All religious systems have a place where the soul ascends (or descends) when the physical body can no longer function. In Craft belief, we call this place the Summerland. This is the resting place- the way station, if you will- for souls to recover, and categorize information and lessons we have learned. We have no Hell,
or place of terror or damnation.
Reincarnation- the logical process of living, dying, and living again on the earth plane. Some religions also believe in transmigration, where an individual's soul may enter not only the body of a human, but the body of a plant or animal.
In most Witchcraft Traditions, reincarnation is the accepted theology for dealing with the subject of death and rebirth. We move with the seasons, the cycle of the Wheel, the turn of birth, death, and rebirth. That part of it usually isn't questioned because it is logical.

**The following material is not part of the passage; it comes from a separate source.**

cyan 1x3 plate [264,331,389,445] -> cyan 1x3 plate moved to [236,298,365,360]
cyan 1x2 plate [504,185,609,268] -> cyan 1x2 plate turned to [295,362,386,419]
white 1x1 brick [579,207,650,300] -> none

What is questioned is the space between the living experiences, the number of lifetimes, and the reasoning for going through each one. Also intriguing is "who we were," with whom, and when.

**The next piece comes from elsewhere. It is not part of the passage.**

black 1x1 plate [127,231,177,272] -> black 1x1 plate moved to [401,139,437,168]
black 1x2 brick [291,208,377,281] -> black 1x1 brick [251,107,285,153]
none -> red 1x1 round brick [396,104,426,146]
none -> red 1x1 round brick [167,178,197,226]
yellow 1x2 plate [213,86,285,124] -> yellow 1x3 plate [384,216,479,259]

Reincarnation is one of Wicca's most valuable lessons. The knowledge that this life is but one of many, that when the physical body dies we do not cease to exist but are reborn in another body answers many questions, but raises a few more.
Wicca teaches that reincarnation is the instrument through which our souls are perfected. one lifetime isn't sufficient to attain this goal; hence, the consciousness (soul) is reborn many times, each life encompassing a different set of lessons, until perfection is achieved. No one can say how many lives are required before this is accomplished.
In Wicca, we seek to strengthen our bodies, minds and souls. We certainly live full, productive earthly lives, and we do so while harming none. The soul is ageless, sexless, non-physical, possessed of the divine spark of the Goddess and God. Each manifestation of the soul (i.e., each body it inhabits on Earth) is different. No two bodies or lives are the same.
What happens after death? Only the body dies. The soul lives on. Some Wiccans say that it journeys to a realm variously known as the Summerlands, Land of the Faerie, the Shining Land, and the Land of the Young. This realm is neither in heaven nor the underworld. It simply is- a non- physical reality much less dense than ours. Some Wiccan traditions describe it as a land of eternal summer, with grassy fields and sweet flowing rivers, perhaps the Earth before the advent of humans. Others see it vaguely as a realm without forms, where energy swirls coexist with the greatest energies- the Goddess and God in their celestial identities.
The soul is said to review the past life, perhaps through some mysterious way with the deities. This isn't a judgment, a weighing of one's soul, but an incarnational review. Lessons learned or ignored are brought to light.
After the proper time, when the conditions on Earth are correct, the soul is reincarnated and life begins again.
The final question- what happens after the last incarnation? Wiccan teachings have always been vague on this. Basically, the Wiccans say that after rising upon the spiral of life and death and rebirth, those souls who have attained perfection break away from the cycle forever and dwell with the Goddess and God. Nothing is ever lost. The energies resident in our souls return to the divine source from which they originally emanated.
Because of the acceptance of reincarnation, the Wicca don't fear death as a final plunge into oblivion, the days of life on Earth forever behind them. It is seen as the door to birth. Thus our very lives are symbolically linked with the endless cycles of the seasons which shape our planet.
Reincarnation is as real as a plant that buds, flowers, drops its seed, withers and creates a new plant in its image.